> [Assigned task]:
Please copy the listing below in its entirety, without alteration.

> [Material for this exercise]:
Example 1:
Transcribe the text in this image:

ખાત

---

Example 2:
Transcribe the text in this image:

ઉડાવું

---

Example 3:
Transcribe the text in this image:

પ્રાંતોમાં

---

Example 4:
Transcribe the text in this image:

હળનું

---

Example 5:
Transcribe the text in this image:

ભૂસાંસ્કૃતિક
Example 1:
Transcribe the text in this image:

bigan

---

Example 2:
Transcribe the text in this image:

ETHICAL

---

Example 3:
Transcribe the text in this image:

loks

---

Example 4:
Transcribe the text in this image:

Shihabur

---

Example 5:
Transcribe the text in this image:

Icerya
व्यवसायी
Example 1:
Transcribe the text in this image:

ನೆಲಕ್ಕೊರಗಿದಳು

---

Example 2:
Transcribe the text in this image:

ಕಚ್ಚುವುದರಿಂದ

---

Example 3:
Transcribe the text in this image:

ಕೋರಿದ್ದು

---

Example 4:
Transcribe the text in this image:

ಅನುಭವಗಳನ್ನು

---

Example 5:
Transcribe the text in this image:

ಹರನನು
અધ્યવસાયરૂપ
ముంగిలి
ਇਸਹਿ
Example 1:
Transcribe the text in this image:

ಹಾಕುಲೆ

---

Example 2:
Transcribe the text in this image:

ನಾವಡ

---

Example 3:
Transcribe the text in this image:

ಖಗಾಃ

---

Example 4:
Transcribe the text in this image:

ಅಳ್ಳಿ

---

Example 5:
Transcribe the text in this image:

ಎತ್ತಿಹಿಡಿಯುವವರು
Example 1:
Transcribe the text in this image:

> [Solution to the exercise]:
Example 1:
Transcribe the text in this image:

ખાત

---

Example 2:
Transcribe the text in this image:

ઉડાવું

---

Example 3:
Transcribe the text in this image:

પ્રાંતોમાં

---

Example 4:
Transcribe the text in this image:

હળનું

---

Example 5:
Transcribe the text in this image:

ભૂસાંસ્કૃતિક
Example 1:
Transcribe the text in this image:

bigan

---

Example 2:
Transcribe the text in this image:

ETHICAL

---

Example 3:
Transcribe the text in this image:

loks

---

Example 4:
Transcribe the text in this image:

Shihabur

---

Example 5:
Transcribe the text in this image:

Icerya
व्यवसायी
Example 1:
Transcribe the text in this image:

ನೆಲಕ್ಕೊರಗಿದಳು

---

Example 2:
Transcribe the text in this image:

ಕಚ್ಚುವುದರಿಂದ

---

Example 3:
Transcribe the text in this image:

ಕೋರಿದ್ದು

---

Example 4:
Transcribe the text in this image:

ಅನುಭವಗಳನ್ನು

---

Example 5:
Transcribe the text in this image:

ಹರನನು
અધ્યવસાયરૂપ
ముంగిలి
ਇਸਹਿ
Example 1:
Transcribe the text in this image:

ಹಾಕುಲೆ

---

Example 2:
Transcribe the text in this image:

ನಾವಡ

---

Example 3:
Transcribe the text in this image:

ಖಗಾಃ

---

Example 4:
Transcribe the text in this image:

ಅಳ್ಳಿ

---

Example 5:
Transcribe the text in this image:

ಎತ್ತಿಹಿಡಿಯುವವರು
Example 1:
Transcribe the text in this image:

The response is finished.